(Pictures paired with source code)
Start of Block
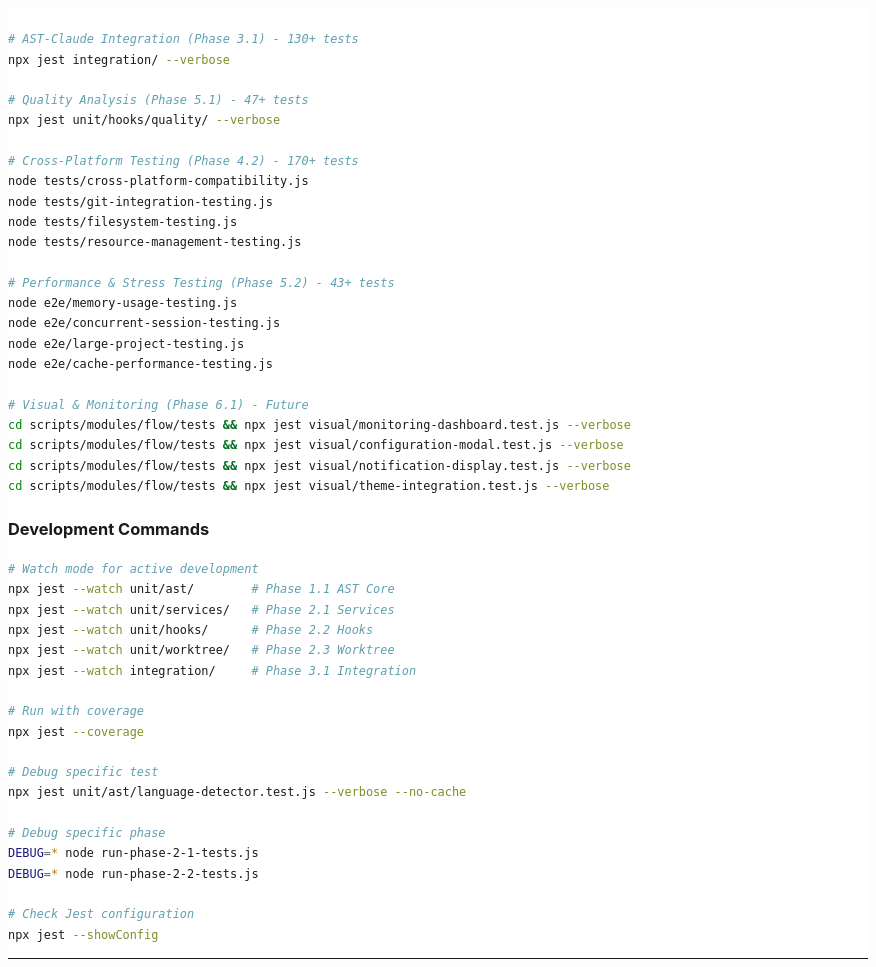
 ```bash

# AST-Claude Integration (Phase 3.1) - 130+ tests
npx jest integration/ --verbose

# Quality Analysis (Phase 5.1) - 47+ tests
npx jest unit/hooks/quality/ --verbose

# Cross-Platform Testing (Phase 4.2) - 170+ tests
node tests/cross-platform-compatibility.js
node tests/git-integration-testing.js
node tests/filesystem-testing.js
node tests/resource-management-testing.js

# Performance & Stress Testing (Phase 5.2) - 43+ tests
node e2e/memory-usage-testing.js
node e2e/concurrent-session-testing.js
node e2e/large-project-testing.js
node e2e/cache-performance-testing.js

# Visual & Monitoring (Phase 6.1) - Future
cd scripts/modules/flow/tests && npx jest visual/monitoring-dashboard.test.js --verbose
cd scripts/modules/flow/tests && npx jest visual/configuration-modal.test.js --verbose
cd scripts/modules/flow/tests && npx jest visual/notification-display.test.js --verbose
cd scripts/modules/flow/tests && npx jest visual/theme-integration.test.js --verbose
```

### Development Commands
```bash
# Watch mode for active development
npx jest --watch unit/ast/        # Phase 1.1 AST Core
npx jest --watch unit/services/   # Phase 2.1 Services
npx jest --watch unit/hooks/      # Phase 2.2 Hooks
npx jest --watch unit/worktree/   # Phase 2.3 Worktree
npx jest --watch integration/     # Phase 3.1 Integration

# Run with coverage
npx jest --coverage

# Debug specific test
npx jest unit/ast/language-detector.test.js --verbose --no-cache

# Debug specific phase
DEBUG=* node run-phase-2-1-tests.js
DEBUG=* node run-phase-2-2-tests.js

# Check Jest configuration
npx jest --showConfig
```

---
End of Block
Exercise goal:
Leave out the pictures and retype every line above exactly.

Answer space:
 ```bash

# AST-Claude Integration (Phase 3.1) - 130+ tests
npx jest integration/ --verbose

# Quality Analysis (Phase 5.1) - 47+ tests
npx jest unit/hooks/quality/ --verbose

# Cross-Platform Testing (Phase 4.2) - 170+ tests
node tests/cross-platform-compatibility.js
node tests/git-integration-testing.js
node tests/filesystem-testing.js
node tests/resource-management-testing.js

# Performance & Stress Testing (Phase 5.2) - 43+ tests
node e2e/memory-usage-testing.js
node e2e/concurrent-session-testing.js
node e2e/large-project-testing.js
node e2e/cache-performance-testing.js

# Visual & Monitoring (Phase 6.1) - Future
cd scripts/modules/flow/tests && npx jest visual/monitoring-dashboard.test.js --verbose
cd scripts/modules/flow/tests && npx jest visual/configuration-modal.test.js --verbose
cd scripts/modules/flow/tests && npx jest visual/notification-display.test.js --verbose
cd scripts/modules/flow/tests && npx jest visual/theme-integration.test.js --verbose
```

### Development Commands
```bash
# Watch mode for active development
npx jest --watch unit/ast/        # Phase 1.1 AST Core
npx jest --watch unit/services/   # Phase 2.1 Services
npx jest --watch unit/hooks/      # Phase 2.2 Hooks
npx jest --watch unit/worktree/   # Phase 2.3 Worktree
npx jest --watch integration/     # Phase 3.1 Integration

# Run with coverage
npx jest --coverage

# Debug specific test
npx jest unit/ast/language-detector.test.js --verbose --no-cache

# Debug specific phase
DEBUG=* node run-phase-2-1-tests.js
DEBUG=* node run-phase-2-2-tests.js

# Check Jest configuration
npx jest --showConfig
```

---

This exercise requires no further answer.